#### Aim of the exercise:
Please reproduce every line of text in the listing below without changing anything, and leave the pictures out of your answer.
==== Data to use ====
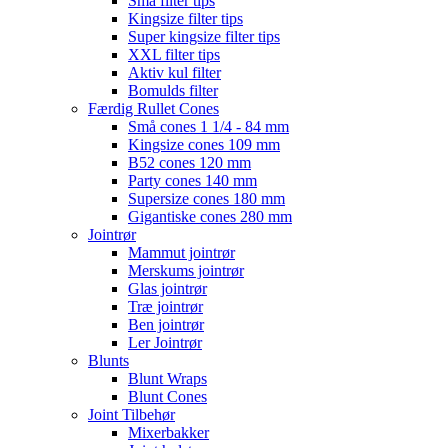
Små filter tips
Kingsize filter tips
Super kingsize filter tips
XXL filter tips
Aktiv kul filter
Bomulds filter
Færdig Rullet Cones
Små cones 1 1/4 - 84 mm
Kingsize cones 109 mm
B52 cones 120 mm
Party cones 140 mm
Supersize cones 180 mm
Gigantiske cones 280 mm
Jointrør
Mammut jointrør
Merskums jointrør
Glas jointrør
Træ jointrør
Ben jointrør
Ler Jointrør
Blunts
Blunt Wraps
Blunt Cones
Joint Tilbehør
Mixerbakker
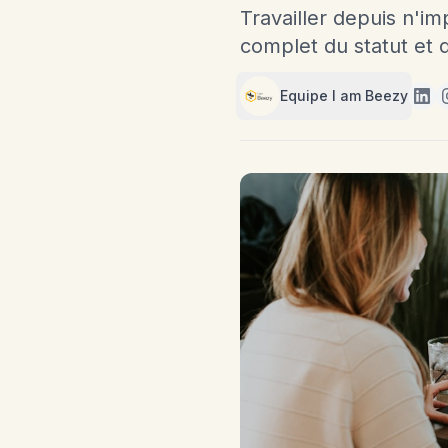
Travailler depuis n'i
complet du statut et d
Equipe I am Beezy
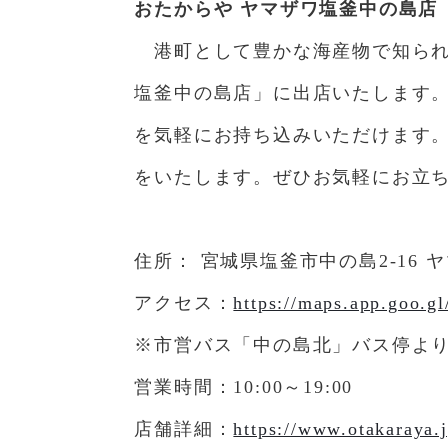
おたからや ヤマザワ塩釜中の島店（
港町として豊かな海産物で知られ
塩釜中の島店」に出店いたします
を気軽にお持ち込みいただけます
をいたします。ぜひお気軽にお立
住所： 宮城県塩釜市中の島2-16 
アクセス：
https://maps.app.goo
※市営バス「中の島北」バス停より
営業時間：10:00～19:00
店舗詳細：
https://www.otakaraya.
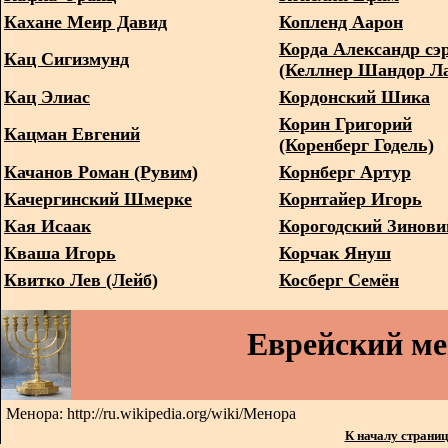
Кахане Меир Давид
Копленд Аарон
Корда Александр сэ
Кац Сигизмунд
(Келлнер Шандор Ла
Кац Элиас
Кордонский Шика
Корин Григорий
Кацман Евгений
(Коренберг Годель)
Качанов Роман (Рувим)
Корнберг Артур
Качергинский Шмерке
Корнтайер Игорь
Кая Исаак
Корогодский Зинови
Кваша Игорь
Корчак Януш
Квитко Лев (Лейб)
Косберг Семён
Еврейский м
Менора: http://ru.wikipedia.org/wiki/Менора
К началу страни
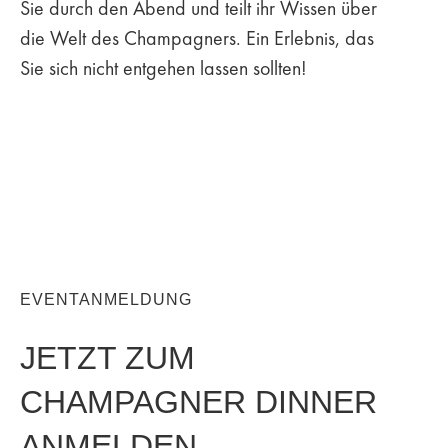
Sie durch den Abend und teilt ihr Wissen über
die Welt des Champagners. Ein Erlebnis, das
Sie sich nicht entgehen lassen sollten!
EVENTANMELDUNG
JETZT ZUM
CHAMPAGNER DINNER
ANMELDEN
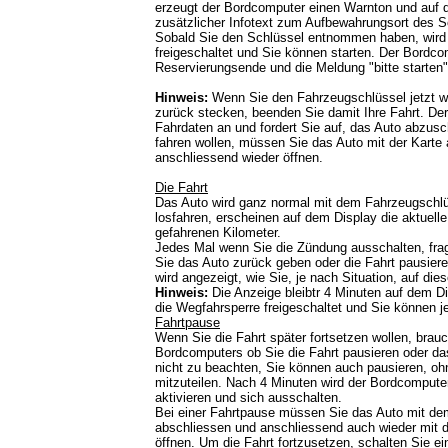
erzeugt der Bordcomputer einen Warnton und auf d
zusätzlicher Infotext zum Aufbewahrungsort des 
Sobald Sie den Schlüssel entnommen haben, wird
freigeschaltet und Sie können starten. Der Bordcom
Reservierungsende und die Meldung "bitte starten"
Hinweis:
Wenn Sie den Fahrzeugschlüssel jetzt wi
zurück stecken, beenden Sie damit Ihre Fahrt. De
Fahrdaten an und fordert Sie auf, das Auto abzusc
fahren wollen, müssen Sie das Auto mit der Karte
anschliessend wieder öffnen.
Die Fahrt
Das Auto wird ganz normal mit dem Fahrzeugschlüs
losfahren, erscheinen auf dem Display die aktuelle
gefahrenen Kilometer.
Jedes Mal wenn Sie die Zündung ausschalten, fra
Sie das Auto zurück geben oder die Fahrt pausier
wird angezeigt, wie Sie, je nach Situation, auf dies
Hinweis:
Die Anzeige bleibtr 4 Minuten auf dem Dis
die Wegfahrsperre freigeschaltet und Sie können je
Fahrtpause
Wenn Sie die Fahrt später fortsetzen wollen, brau
Bordcomputers ob Sie die Fahrt pausieren oder da
nicht zu beachten, Sie können auch pausieren, o
mitzuteilen. Nach 4 Minuten wird der Bordcompute
aktivieren und sich ausschalten.
Bei einer Fahrtpause müssen Sie das Auto mit d
abschliessen und anschliessend auch wieder mit
öffnen. Um die Fahrt fortzusetzen, schalten Sie ei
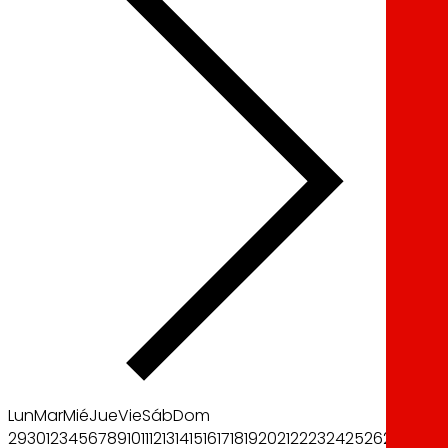
Lun
Mar
Mié
Jue
Vie
Sáb
Dom
29
30
1
2
3
4
5
6
7
8
9
10
11
12
13
14
15
16
17
18
19
20
21
22
23
24
25
26
27
28
29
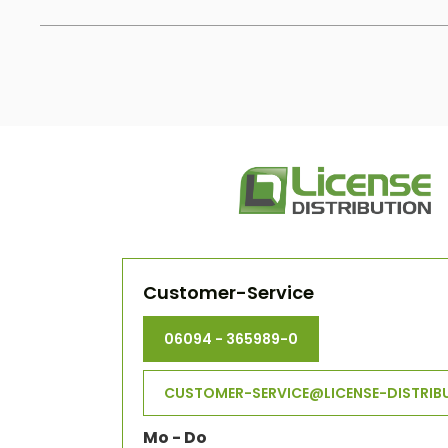
Customer-Service
06094 - 365989-0
CUSTOMER-SERVICE@LICENSE-DISTRIB
Mo - Do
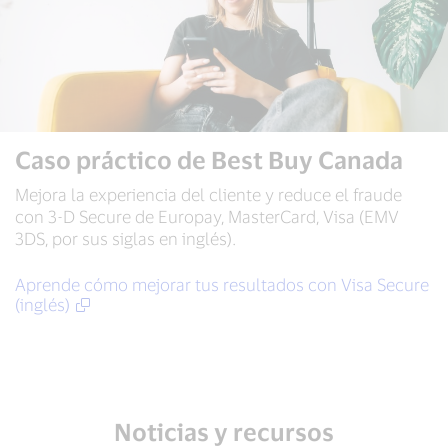
Caso práctico de Best Buy Canada
Mejora la experiencia del cliente y reduce el fraude
con 3-D Secure de Europay, MasterCard, Visa (EMV
3DS, por sus siglas en inglés).
Aprende cómo mejorar tus resultados con Visa Secure
(inglés)
Noticias y recursos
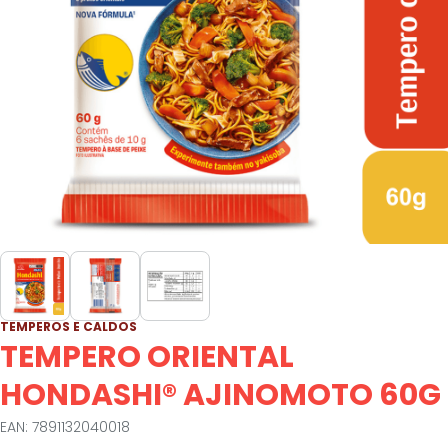
TEMPEROS E CALDOS
TEMPERO ORIENTAL
HONDASHI® AJINOMOTO 60G
EAN: 7891132040018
====
#### Task output:
Små filter tips
Kingsize filter tips
Super kingsize filter tips
XXL filter tips
Aktiv kul filter
Bomulds filter
Færdig Rullet Cones
Små cones 1 1/4 - 84 mm
Kingsize cones 109 mm
B52 cones 120 mm
Party cones 140 mm
Supersize cones 180 mm
Gigantiske cones 280 mm
Jointrør
Mammut jointrør
Merskums jointrør
Glas jointrør
Træ jointrør
Ben jointrør
Ler Jointrør
Blunts
Blunt Wraps
Blunt Cones
Joint Tilbehør
Mixerbakker
Travailler depuis n'i
complet du statut et d
Equipe I am Beezy
おたからや ヤマザワ塩釜中の島店（
港町として豊かな海産物で知られ
塩釜中の島店」に出店いたします
を気軽にお持ち込みいただけます
をいたします。ぜひお気軽にお立
住所： 宮城県塩釜市中の島2-16 
アクセス：
https://maps.app.goo
※市営バス「中の島北」バス停より
営業時間：10:00～19:00
店舗詳細：
https://www.otakaraya.
Кахане Меир Давид
Копленд Аарон
Корда Александр сэ
Кац Сигизмунд
(Келлнер Шандор Ла
Кац Элиас
Кордонский Шика
Корин Григорий
Кацман Евгений
(Коренберг Годель)
Качанов Роман (Рувим)
Корнберг Артур
Качергинский Шмерке
Корнтайер Игорь
Кая Исаак
Корогодский Зинови
Кваша Игорь
Корчак Януш
Квитко Лев (Лейб)
Косберг Семён
Еврейский м
Менора: http://ru.wikipedia.org/wiki/Менора
К началу страни
Sie durch den Abend und teilt ihr Wissen über
die Welt des Champagners. Ein Erlebnis, das
Sie sich nicht entgehen lassen sollten!
EVENTANMELDUNG
JETZT ZUM
CHAMPAGNER DINNER
ANMELDEN
erzeugt der Bordcomputer einen Warnton und auf d
zusätzlicher Infotext zum Aufbewahrungsort des 
Sobald Sie den Schlüssel entnommen haben, wird
freigeschaltet und Sie können starten. Der Bordcom
Reservierungsende und die Meldung "bitte starten"
Hinweis:
Wenn Sie den Fahrzeugschlüssel jetzt wi
zurück stecken, beenden Sie damit Ihre Fahrt. De
Fahrdaten an und fordert Sie auf, das Auto abzusc
fahren wollen, müssen Sie das Auto mit der Karte
anschliessend wieder öffnen.
Die Fahrt
Das Auto wird ganz normal mit dem Fahrzeugschlüs
losfahren, erscheinen auf dem Display die aktuelle
gefahrenen Kilometer.
Jedes Mal wenn Sie die Zündung ausschalten, fra
Sie das Auto zurück geben oder die Fahrt pausier
wird angezeigt, wie Sie, je nach Situation, auf dies
Hinweis:
Die Anzeige bleibtr 4 Minuten auf dem Dis
die Wegfahrsperre freigeschaltet und Sie können je
Fahrtpause
Wenn Sie die Fahrt später fortsetzen wollen, brau
Bordcomputers ob Sie die Fahrt pausieren oder da
nicht zu beachten, Sie können auch pausieren, o
mitzuteilen. Nach 4 Minuten wird der Bordcompute
aktivieren und sich ausschalten.
Bei einer Fahrtpause müssen Sie das Auto mit d
abschliessen und anschliessend auch wieder mit
öffnen. Um die Fahrt fortzusetzen, schalten Sie ei
Lun
Mar
Mié
Jue
Vie
Sáb
Dom
29
30
1
2
3
4
5
6
7
8
9
10
11
12
13
14
15
16
17
18
19
20
21
22
23
24
25
26
27
28
29
Customer-Service
06094 - 365989-0
CUSTOMER-SERVICE@LICENSE-DISTRIB
Mo - Do
Caso práctico de Best Buy Canada
Mejora la experiencia del cliente y reduce el fraude
con 3-D Secure de Europay, MasterCard, Visa (EMV
3DS, por sus siglas en inglés).
Aprende cómo mejorar tus resultados con Visa Secure
(inglés)
Noticias y recursos
TEMPEROS E CALDOS
TEMPERO ORIENTAL
HONDASHI® AJINOMOTO 60G
EAN: 7891132040018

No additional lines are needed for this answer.